▸ **Work to be completed**
Tally how many lines of these entries hold the string "that". Return the number alone.

▸ **Data to process**
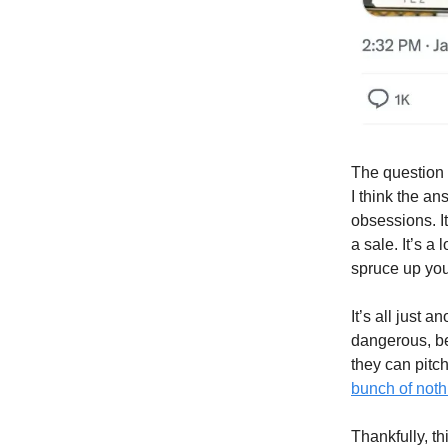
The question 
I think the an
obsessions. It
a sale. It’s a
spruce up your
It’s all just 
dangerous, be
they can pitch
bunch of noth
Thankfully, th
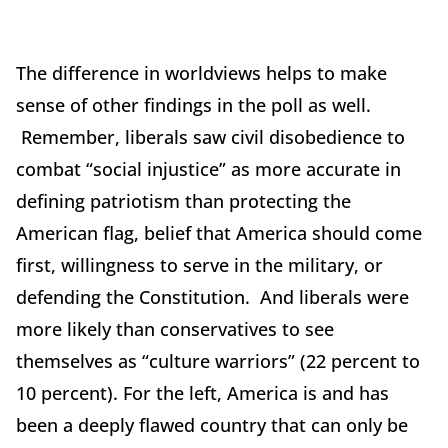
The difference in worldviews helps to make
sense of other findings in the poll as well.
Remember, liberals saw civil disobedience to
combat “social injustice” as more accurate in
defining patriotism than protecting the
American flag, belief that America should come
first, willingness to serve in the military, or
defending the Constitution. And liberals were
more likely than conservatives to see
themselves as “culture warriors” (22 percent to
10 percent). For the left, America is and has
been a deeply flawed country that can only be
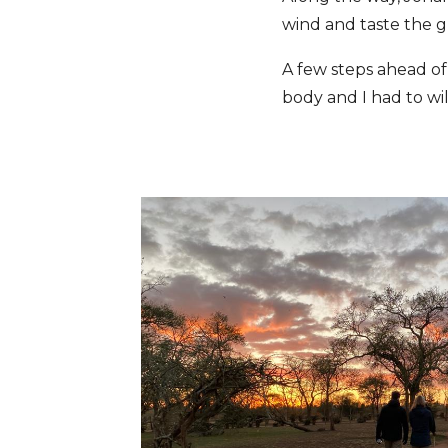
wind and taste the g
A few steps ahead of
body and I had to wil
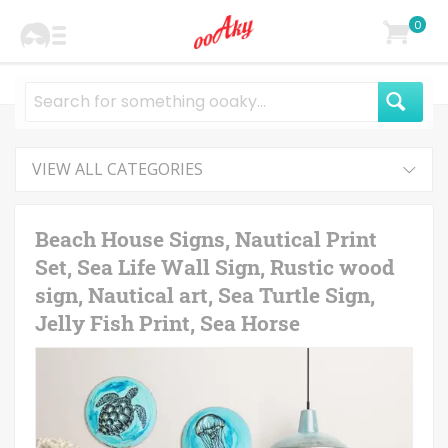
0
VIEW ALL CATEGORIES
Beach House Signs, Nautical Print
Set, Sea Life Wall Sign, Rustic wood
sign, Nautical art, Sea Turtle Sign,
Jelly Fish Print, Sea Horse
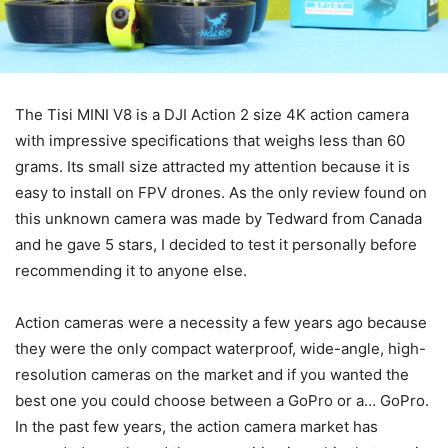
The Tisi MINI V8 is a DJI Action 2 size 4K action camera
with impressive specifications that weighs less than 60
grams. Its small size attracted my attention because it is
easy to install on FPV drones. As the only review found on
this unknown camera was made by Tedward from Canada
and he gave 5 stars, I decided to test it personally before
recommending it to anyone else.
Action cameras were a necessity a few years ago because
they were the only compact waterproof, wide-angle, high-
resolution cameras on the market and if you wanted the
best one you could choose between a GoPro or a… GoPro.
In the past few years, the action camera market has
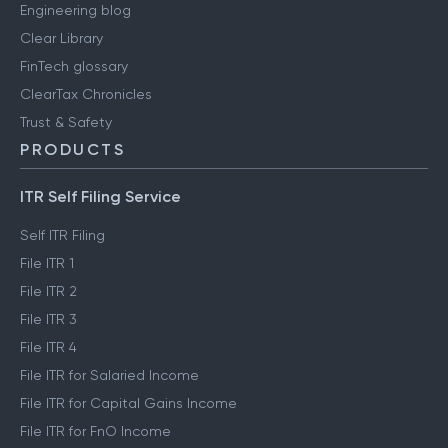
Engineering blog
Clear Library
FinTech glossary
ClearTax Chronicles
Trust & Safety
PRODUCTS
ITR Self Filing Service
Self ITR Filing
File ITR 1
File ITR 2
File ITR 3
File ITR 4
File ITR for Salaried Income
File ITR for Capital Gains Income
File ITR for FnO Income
* * *
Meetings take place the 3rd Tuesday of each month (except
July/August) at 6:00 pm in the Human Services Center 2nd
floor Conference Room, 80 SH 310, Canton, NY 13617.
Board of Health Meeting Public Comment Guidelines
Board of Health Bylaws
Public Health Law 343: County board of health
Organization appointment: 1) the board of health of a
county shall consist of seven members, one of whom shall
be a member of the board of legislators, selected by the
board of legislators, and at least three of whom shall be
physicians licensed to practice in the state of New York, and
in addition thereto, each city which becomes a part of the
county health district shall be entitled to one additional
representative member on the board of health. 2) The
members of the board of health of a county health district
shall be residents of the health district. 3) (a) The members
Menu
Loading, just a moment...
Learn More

▸ **Worked solution**
3